Mix the chili garlic paste, red chili flakes, soy sauce, and honey in a large bowl. Let the turkey slice marinate in the mixture at cold for 12 hours.
Remove the bowl from the fridge, dry the slices, and let them come to room temperature for 30-40 minutes.
Preheat the oven to 165°F and spray cooking spray on the oven racks (remove them from the oven when spraying).
Place the turkey strips horizontally across the oven racks such that they don’t touch each other. If the strips are moist, you need to soak the marinade using paper before placing them on the racks. It will be less cleaning for you.
Dehydrate the jerky for 2 hours.
Remove the jerky from the oven and let it cool before serving or storing.
Preparation Time: 30 minutes | Cooking Time: 9 hours | Ready in 9 hours and 30 minutes | Servings: 3
- 1 cup short-grain rice
- 2 cups chicken broth
- ½ cup white wine
- 1 cup diced mushrooms
- ½ medium onion, chopped
- 1 clove garlic, minced
- 3 tablespoons parmesan cheese
- 1 tablespoon olive oil
Place a deep pot over medium heat and add olive oil to it. Add the onions and garlic once the oil is heated and cook until they become translucent.
Boil the broth in a separate pot over medium heat.
Add the rice to the pot with onions and garlic and stir for 2 minutes.
Pour the wine over the onion and garlic and stir until it’s absorbed.
Add the mushrooms and the boiled broth, ½ cup at a time, to the pot. Let the liquid be absorbed before adding more and stir
Remove the pot from the heat and allow the risotto to cool down.
Once cooled, spread it out on dehydrator sheets.
Dry for 3 hours and then separate any rice grains sticking to each other. Afterward, dry for another 4 hours and rub the risotto grains with your palms to separate them even more.

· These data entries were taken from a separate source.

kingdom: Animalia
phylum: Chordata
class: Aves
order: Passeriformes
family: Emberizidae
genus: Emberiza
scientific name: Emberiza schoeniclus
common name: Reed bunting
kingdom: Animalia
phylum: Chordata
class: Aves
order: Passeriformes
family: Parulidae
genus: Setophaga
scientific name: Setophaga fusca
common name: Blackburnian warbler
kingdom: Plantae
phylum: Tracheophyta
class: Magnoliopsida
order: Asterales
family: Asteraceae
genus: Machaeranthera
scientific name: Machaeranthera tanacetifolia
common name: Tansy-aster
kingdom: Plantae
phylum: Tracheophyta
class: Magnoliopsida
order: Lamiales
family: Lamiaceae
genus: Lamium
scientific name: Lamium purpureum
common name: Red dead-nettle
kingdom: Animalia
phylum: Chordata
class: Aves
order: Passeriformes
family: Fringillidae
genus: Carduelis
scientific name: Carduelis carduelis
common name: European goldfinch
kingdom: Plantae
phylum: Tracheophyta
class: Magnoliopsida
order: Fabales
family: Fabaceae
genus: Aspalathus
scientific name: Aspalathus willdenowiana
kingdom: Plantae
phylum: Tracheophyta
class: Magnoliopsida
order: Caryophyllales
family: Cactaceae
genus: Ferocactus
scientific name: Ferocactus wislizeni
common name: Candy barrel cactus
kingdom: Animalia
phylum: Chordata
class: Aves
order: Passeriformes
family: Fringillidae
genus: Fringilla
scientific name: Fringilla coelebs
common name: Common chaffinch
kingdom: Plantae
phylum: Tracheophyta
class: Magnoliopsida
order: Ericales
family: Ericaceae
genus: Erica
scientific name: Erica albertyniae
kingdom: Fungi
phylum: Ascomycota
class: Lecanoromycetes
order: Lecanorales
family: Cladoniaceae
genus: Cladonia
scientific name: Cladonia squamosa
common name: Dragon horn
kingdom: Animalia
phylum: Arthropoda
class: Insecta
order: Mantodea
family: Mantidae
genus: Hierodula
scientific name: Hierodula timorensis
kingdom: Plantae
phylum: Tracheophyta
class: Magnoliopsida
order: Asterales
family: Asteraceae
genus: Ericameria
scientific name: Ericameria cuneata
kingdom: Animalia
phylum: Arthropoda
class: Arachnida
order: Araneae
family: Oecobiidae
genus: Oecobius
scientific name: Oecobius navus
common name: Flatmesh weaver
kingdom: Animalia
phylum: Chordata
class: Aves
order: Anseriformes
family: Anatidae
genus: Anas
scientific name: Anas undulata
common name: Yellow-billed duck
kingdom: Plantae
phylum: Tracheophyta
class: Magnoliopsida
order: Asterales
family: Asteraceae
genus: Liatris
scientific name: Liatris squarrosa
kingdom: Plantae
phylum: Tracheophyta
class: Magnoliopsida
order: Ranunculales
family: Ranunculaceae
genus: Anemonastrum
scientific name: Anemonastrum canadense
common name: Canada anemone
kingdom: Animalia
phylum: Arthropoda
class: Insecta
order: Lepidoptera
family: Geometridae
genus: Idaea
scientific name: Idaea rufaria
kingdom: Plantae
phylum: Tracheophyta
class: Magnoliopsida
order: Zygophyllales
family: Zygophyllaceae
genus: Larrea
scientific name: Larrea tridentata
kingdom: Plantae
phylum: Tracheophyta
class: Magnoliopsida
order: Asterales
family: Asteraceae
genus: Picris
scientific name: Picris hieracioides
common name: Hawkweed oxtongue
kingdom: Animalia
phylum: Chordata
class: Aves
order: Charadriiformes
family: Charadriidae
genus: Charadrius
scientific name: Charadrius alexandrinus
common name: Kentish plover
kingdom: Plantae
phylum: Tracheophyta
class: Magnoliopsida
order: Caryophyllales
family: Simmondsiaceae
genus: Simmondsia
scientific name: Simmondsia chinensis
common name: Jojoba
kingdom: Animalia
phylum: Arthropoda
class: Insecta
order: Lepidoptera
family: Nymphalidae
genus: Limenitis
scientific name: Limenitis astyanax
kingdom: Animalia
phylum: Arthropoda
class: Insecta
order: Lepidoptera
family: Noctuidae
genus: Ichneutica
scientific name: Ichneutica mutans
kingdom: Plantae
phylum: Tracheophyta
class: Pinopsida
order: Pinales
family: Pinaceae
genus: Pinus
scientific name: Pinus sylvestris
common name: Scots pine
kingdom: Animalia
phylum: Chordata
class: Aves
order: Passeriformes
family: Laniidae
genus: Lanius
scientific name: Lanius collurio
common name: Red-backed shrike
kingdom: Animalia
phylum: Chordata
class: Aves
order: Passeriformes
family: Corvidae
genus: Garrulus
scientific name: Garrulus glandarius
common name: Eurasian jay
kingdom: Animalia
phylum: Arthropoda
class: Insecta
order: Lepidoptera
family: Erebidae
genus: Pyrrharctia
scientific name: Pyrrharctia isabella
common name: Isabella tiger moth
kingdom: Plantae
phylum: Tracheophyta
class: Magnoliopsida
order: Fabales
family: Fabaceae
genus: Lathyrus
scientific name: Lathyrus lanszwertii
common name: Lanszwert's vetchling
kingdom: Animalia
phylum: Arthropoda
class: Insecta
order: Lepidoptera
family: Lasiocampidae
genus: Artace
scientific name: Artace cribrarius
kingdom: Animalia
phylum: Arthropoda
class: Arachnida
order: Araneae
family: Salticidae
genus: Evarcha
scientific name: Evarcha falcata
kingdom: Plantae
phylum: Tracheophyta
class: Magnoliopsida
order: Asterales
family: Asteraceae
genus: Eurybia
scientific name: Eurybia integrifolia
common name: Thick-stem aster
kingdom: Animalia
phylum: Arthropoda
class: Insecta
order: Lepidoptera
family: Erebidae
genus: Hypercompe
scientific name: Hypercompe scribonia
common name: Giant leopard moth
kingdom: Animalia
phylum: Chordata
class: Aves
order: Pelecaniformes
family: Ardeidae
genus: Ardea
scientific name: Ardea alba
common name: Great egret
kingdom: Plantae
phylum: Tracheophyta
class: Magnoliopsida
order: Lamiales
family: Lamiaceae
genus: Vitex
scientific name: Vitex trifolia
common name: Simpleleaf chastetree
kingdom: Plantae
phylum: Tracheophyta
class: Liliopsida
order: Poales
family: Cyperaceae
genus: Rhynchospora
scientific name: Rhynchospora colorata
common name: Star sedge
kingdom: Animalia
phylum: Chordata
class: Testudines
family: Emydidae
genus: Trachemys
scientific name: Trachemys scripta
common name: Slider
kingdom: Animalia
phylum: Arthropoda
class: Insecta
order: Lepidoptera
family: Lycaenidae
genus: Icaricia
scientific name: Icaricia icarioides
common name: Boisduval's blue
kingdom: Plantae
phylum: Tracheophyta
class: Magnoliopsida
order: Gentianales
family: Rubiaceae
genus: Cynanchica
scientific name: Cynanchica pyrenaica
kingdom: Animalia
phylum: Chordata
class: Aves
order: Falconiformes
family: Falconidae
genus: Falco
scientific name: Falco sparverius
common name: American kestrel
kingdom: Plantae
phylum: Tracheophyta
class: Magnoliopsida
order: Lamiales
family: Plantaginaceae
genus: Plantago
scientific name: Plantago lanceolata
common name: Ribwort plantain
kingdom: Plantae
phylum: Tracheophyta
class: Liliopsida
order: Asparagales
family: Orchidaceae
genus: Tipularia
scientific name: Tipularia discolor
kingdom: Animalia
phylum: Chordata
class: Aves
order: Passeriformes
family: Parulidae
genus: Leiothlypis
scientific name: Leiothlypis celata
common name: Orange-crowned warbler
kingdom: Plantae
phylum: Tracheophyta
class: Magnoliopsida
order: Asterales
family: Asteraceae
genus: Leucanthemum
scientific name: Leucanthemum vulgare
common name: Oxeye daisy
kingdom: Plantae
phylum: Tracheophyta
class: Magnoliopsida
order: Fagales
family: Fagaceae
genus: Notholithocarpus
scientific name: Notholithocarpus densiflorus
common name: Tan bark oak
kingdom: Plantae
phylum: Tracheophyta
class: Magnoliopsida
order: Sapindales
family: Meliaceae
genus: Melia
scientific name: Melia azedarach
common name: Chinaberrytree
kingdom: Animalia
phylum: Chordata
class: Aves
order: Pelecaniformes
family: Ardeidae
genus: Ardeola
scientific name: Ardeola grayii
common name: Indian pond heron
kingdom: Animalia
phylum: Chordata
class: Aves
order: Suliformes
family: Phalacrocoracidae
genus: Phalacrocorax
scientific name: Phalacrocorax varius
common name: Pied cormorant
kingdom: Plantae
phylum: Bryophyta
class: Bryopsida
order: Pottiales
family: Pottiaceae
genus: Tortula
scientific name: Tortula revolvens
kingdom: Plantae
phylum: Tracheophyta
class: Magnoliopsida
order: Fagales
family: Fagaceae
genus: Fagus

Dry for another hour before removing it and transferring it to packing containers. Pack the parmesan cheese in small plastic bags alongside the containers with risotto.
3. Banana chips
Preparation Time: 10 minutes | Cooking Time: 20 hours | Ready in 20 hours and 5 minutes | Servings: 1 cup
Cut the bananas into 1/8-inch-thick slices.
Prepare the dehydrator as per the owner’s instruction and line it with parchment paper.
Spread the banana slices on the parchment paper and dry them for 19-20 hours.
Let the chips cool before serving or storing.
Storing your dehydrated meals
Once you’ve dehydrated your preferred meals, it’s time to think about storage. One of the best ways to do it is to store the food in airtight containers with oxygen absorbers. I often use on a packet of absorbers pe nine ounces of food.
Another option is to use a vacuum sealer and seal the food in portions. You could seal a 4-potion meal and use it when needed. Storing precise quantities prevents you from opening containers that contain more than you can use. If you keep opening containers, you will contaminate the food and alter its shelf-life.
For a bug out bag, if you want to make ready meals, you can use Ziploc bags. Once you have the food in separate storage with oxygen absorbers, you will need to leave them in a dark, cool, and dry area. Make sure that you check your stock every few days or every few weeks to ensure that the O2 absorber doesn’t indicate that you have air leaks.
Eating dehydrated meals
One you want to eat the foods you’ve stored for a long period of time, you will want to add water to your dehydrated meals to make them “edible.” Use a 1:1 ratio and wait for about 4 hours before eating. This becomes necessary since adding water will rehydrate the foods and return them to their initial state.
No matter how you look at the emergency preparedness process, one of your main concerns will continue to be the need for food. This may not be your main priority, but you will need it sooner or later, depending on the disaster you have to face. Dehydrating food is a great way to store food and keep it for such times.